From Amazon
Sointula is a small town in the northern reaches of Vancouver Island, a place seemingly at the end of the world. On a beach near the town, the eccentric, difficult Tommy, son of long-divorced parents, Evelyn and Claude, listens for whales and photographs them day and night. When Claude dies a vagrant's death in a Victoria hospital, Evelyn, settled into a second marriage and respectability in Ontario, decides to take some of his ashes in a cigar tube to Tommy, who she hasn't seen for 10 years and who is unaware of his father's death. Impulsively abandoning her present husband and her normal life, she disposes of her identification and money and paddles out in a stolen kayak to find Tommy. Along the way, she meets a gangly Brit, Peter, who is trying to write a travel book about "nowhere left to go" despite a writer's block as wide as the Pacific. Stumbling into her life, he joins Evelyn in her quest.
It's impossible to write about western British Columbia without the ocean and the rainforest becoming characters. Gaston's descriptions of life on the beaches and seas of Vancouver Island are immediate and alive: the reader can feel and smell the salty, fishy mist. Here Gaston subtly connects the damp lushness of coastal B.C. with Evelyn's own state of mind: "Flip a tide-rock with a foot--the way gelatinous life squirts and shrinks and hides, caught without skin." This novel tells the story of people pushed to the edge, literally and metaphorically, questioning everything about their past and present and seeing at last, like a sudden lifting of the fog, the need for change and redemption. --Mark Frutkin
From Publishers Weekly
A search for the remote island village of Sointula, a "place of harmony" on the northeast coast of Vancouver Island, drives Canadian novelist Gaston's latest.

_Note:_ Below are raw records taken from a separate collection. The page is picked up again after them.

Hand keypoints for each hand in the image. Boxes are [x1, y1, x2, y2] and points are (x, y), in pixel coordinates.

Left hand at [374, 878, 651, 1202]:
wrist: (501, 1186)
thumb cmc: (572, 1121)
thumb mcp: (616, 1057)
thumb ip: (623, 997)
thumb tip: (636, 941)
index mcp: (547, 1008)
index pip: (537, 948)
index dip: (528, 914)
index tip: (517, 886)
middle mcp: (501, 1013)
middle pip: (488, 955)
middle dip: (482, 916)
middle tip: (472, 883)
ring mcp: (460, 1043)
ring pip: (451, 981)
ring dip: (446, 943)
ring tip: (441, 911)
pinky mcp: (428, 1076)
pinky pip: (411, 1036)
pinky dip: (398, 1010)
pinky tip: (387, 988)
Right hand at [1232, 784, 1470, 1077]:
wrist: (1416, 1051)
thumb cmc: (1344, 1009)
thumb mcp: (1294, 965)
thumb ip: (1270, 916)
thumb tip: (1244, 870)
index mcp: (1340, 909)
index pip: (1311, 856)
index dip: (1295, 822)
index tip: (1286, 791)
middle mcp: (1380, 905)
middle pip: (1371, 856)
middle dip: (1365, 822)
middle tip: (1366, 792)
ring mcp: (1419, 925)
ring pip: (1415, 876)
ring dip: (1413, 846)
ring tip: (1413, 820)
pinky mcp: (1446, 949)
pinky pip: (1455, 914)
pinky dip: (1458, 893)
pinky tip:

Spurred by the death of her first, long-ago lover, Claude, Evelyn Poole, the unhappy wife of the mayor of Oakville, Ontario, flees her husband and their small city to look for her grown son, Tom. She crosses the continent and, fighting hunger and prescription drug withdrawal, undertakes a dangerous, improbable kayak journey to Malcolm's Island, teaming up with drifting retired high school teacher Peter Gore, who is trying unsuccessfully to become a travel writer. Weakened and starved for civilization, Evelyn and Peter begin to lose themselves in the towering wilderness, as Gaston tracks their unreliable impressions. Avoiding cliché or easy nature-worship, Gaston (
The Cameraman) is that rare writer who can peel back the deepest fears of Nature (abandonment, pain, futility) and find a vision of vehement, imperfect beauty.